Human activities have led to a substantial increase in carbon dioxide (CO2) emission, with further increases predicted. A RNA-Seq study on adult Saccostrea glomerata was carried out to examine the molecular response of this bivalve species to elevated pCO2.


A total of 1626 S. glomerata transcripts were found to be differentially expressed in oysters exposed to elevated pCO2 when compared to control oysters. These transcripts cover a range of functions, from immunity (e.g. pattern recognition receptors, antimicrobial peptides), to respiration (e.g. antioxidants, mitochondrial respiratory chain proteins) and biomineralisation (e.g. carbonic anhydrase). Overall, elevated levels of CO2 appear to have resulted in a priming of the immune system and in producing countermeasures to potential oxidative stress. CO2 exposure also seems to have resulted in an increase in the expression of proteins involved in protein synthesis, whereas transcripts putatively coding for proteins with a role in cilia and flagella function were down-regulated in response to the stressor. In addition, while some of the transcripts related to biomineralisation were up-regulated (e.g. carbonic anhydrase 2, alkaline phosphatase), a small group was down-regulated (e.g. perlucin).

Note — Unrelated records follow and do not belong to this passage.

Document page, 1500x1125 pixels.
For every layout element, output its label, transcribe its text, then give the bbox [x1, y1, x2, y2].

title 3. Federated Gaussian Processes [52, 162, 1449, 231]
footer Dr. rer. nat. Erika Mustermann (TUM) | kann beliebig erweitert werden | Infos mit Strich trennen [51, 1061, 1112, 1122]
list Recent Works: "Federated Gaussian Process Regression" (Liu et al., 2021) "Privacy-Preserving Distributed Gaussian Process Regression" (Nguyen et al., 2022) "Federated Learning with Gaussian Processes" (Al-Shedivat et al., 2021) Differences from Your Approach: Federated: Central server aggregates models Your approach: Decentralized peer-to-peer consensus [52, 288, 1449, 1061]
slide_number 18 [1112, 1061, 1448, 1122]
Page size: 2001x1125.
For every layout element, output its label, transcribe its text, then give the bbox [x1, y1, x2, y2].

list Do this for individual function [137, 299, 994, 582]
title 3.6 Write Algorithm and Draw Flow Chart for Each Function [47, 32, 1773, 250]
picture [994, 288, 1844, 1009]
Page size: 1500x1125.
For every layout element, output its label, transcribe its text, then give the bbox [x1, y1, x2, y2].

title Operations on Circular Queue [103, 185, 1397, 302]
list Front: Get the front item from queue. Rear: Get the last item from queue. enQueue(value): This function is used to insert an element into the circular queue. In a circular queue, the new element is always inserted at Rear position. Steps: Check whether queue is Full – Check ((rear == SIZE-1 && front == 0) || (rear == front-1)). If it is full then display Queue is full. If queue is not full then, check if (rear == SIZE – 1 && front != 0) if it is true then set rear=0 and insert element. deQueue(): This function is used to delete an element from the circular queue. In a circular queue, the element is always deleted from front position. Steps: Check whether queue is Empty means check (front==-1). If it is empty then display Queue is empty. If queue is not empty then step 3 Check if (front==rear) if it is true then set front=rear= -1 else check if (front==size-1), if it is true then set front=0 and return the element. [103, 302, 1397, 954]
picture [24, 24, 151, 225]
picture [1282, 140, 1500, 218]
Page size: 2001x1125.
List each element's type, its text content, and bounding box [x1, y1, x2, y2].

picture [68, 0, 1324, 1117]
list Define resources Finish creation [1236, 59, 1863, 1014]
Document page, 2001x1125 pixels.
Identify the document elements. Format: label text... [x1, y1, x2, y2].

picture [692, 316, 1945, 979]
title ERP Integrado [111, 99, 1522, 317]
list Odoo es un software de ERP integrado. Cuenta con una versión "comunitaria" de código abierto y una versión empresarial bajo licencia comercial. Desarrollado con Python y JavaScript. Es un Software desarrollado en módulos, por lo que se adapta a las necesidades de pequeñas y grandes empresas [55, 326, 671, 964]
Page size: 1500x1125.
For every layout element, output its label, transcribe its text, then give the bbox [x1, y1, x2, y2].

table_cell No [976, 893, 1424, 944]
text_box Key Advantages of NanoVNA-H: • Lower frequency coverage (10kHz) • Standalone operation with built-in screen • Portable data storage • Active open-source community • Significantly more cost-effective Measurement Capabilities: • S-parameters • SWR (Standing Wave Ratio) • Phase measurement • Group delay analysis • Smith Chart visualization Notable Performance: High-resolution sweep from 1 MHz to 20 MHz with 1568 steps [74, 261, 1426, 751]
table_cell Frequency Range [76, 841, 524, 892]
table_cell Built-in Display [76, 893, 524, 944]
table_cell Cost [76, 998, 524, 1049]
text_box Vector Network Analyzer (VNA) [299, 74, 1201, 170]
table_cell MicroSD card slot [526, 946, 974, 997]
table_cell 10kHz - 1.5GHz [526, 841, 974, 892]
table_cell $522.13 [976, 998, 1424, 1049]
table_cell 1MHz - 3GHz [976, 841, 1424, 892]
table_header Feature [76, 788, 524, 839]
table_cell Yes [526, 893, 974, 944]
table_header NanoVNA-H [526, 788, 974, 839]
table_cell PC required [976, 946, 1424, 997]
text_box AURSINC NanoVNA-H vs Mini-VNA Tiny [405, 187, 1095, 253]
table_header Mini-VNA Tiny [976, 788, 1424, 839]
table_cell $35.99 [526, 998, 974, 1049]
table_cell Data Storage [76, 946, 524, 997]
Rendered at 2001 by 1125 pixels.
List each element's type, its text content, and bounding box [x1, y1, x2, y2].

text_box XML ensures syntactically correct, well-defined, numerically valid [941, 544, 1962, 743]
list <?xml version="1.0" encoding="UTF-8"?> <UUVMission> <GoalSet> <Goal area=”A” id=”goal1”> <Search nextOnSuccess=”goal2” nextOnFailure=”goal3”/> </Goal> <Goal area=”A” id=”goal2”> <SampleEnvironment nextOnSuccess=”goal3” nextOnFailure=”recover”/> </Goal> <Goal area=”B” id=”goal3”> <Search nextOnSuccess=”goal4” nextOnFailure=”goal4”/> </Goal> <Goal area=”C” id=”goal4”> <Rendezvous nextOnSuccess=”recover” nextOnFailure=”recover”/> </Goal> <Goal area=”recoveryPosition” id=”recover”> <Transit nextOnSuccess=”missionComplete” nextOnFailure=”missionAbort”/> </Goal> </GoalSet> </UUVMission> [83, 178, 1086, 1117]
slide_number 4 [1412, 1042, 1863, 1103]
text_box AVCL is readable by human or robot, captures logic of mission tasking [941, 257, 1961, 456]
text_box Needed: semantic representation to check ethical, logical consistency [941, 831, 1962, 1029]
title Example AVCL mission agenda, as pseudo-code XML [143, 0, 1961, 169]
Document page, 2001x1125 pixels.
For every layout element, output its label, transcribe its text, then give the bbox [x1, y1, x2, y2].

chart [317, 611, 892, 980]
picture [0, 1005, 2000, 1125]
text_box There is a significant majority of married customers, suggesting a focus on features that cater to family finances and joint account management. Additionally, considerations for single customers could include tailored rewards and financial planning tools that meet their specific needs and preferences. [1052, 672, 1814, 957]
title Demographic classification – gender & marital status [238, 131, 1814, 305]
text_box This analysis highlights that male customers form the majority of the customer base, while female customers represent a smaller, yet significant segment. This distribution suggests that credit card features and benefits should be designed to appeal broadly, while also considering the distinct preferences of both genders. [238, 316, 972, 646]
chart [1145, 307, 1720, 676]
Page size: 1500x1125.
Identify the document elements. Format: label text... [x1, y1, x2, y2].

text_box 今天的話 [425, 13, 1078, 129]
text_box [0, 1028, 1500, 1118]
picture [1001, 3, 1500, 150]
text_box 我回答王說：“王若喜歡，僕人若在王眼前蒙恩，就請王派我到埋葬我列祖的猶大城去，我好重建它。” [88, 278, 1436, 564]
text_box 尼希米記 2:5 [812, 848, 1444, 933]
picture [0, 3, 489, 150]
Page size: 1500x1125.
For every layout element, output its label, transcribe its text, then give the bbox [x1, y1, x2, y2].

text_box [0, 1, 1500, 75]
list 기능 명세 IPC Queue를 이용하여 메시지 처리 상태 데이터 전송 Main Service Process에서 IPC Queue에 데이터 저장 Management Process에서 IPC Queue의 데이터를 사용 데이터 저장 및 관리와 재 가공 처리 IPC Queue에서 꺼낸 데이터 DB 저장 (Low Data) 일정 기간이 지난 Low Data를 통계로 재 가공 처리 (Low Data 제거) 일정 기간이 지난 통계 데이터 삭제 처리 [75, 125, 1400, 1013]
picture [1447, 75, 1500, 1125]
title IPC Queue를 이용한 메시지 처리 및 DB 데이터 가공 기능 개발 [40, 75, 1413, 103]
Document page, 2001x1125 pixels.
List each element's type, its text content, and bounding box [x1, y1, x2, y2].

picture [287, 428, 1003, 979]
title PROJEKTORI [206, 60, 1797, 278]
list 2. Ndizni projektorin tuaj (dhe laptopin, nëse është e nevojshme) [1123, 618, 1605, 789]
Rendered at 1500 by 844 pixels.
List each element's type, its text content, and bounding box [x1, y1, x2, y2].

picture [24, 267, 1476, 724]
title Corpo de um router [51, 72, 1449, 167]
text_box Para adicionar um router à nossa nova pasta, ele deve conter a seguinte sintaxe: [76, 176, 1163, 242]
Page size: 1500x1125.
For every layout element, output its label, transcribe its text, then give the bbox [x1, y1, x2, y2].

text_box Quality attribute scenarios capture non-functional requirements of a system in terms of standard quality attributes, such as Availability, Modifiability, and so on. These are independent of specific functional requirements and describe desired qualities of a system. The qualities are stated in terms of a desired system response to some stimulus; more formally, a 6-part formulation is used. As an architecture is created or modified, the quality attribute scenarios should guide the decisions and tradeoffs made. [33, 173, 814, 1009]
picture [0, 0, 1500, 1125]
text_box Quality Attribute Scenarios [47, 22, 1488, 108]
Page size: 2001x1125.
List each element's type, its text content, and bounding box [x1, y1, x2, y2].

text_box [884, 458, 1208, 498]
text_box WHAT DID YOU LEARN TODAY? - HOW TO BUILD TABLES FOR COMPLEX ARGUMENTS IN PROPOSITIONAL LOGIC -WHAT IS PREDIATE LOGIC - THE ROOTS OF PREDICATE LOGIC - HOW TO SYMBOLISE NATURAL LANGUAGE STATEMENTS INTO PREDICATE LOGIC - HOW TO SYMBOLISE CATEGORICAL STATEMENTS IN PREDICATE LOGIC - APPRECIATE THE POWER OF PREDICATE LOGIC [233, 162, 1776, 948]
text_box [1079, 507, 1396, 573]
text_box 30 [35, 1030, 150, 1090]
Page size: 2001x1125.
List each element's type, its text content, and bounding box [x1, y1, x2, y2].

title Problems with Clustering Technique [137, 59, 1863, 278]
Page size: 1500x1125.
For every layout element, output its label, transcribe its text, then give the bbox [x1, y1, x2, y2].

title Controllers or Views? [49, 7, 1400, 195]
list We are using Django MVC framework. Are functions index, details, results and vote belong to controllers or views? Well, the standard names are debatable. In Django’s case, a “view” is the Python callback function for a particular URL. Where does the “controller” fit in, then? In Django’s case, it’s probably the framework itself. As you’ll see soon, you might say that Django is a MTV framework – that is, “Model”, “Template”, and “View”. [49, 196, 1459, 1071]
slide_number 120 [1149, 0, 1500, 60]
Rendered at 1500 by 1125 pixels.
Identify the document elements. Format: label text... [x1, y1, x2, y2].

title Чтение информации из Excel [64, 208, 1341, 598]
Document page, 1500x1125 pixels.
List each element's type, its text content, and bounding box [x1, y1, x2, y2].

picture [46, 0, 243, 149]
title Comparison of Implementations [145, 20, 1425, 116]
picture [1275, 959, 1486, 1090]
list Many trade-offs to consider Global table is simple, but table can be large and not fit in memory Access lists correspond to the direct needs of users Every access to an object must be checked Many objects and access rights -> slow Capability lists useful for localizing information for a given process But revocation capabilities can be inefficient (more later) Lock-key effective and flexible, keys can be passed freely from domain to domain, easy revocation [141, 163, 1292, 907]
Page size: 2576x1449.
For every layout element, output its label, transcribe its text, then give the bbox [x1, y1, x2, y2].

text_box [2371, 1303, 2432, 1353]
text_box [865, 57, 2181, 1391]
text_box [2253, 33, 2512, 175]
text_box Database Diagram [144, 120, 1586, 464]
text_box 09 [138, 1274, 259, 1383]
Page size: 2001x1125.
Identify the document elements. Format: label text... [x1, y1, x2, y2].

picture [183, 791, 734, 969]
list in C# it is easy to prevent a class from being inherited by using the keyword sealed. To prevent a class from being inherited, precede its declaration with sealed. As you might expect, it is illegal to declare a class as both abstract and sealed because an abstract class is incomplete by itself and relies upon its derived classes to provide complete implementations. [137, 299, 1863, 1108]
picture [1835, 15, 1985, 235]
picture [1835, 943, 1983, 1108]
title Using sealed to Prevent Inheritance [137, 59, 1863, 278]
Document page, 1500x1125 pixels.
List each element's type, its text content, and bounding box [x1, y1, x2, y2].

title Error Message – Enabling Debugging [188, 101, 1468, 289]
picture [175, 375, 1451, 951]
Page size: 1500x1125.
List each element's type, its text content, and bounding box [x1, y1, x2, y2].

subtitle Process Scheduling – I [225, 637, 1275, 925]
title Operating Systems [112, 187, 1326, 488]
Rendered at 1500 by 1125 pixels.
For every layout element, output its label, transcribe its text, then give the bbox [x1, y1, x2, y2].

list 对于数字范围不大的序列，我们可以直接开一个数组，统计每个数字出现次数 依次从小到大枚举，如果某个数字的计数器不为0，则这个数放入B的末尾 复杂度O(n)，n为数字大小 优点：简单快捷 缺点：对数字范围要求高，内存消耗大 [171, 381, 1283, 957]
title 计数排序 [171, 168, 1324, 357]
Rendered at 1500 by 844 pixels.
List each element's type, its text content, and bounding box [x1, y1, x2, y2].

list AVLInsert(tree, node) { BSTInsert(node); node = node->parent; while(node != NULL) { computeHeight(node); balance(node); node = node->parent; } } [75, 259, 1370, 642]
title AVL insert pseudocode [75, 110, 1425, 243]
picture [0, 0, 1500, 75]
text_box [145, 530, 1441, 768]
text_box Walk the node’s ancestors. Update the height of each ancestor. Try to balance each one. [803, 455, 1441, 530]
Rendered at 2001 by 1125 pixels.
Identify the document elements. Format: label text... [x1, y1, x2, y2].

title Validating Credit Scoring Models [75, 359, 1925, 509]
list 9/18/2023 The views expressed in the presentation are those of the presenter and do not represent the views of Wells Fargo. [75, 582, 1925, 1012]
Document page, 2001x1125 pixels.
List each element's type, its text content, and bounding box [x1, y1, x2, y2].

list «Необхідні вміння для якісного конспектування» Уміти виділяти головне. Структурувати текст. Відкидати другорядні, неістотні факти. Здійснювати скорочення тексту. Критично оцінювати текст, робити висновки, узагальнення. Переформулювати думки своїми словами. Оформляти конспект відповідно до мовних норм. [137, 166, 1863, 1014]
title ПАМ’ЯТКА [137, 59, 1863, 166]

This study highlighted the complex molecular response of the bivalve S. glomerata to expected near-future ocean acidification levels. While there are indications that the oyster attempted to adapt to the stressor, gauged by immune system priming and the increase in protein synthesis, some processes such cilia function appear to have been negatively affected by the elevated levels of CO2.

Ertl N. G., O’Connor W. A., Wiegand A. N. & Elizur A., 2016. Molecular analysis of the Sydney rock oyster (Saccostrea glomerata) CO2 stress response. Climate Change Responses 3:6. Article.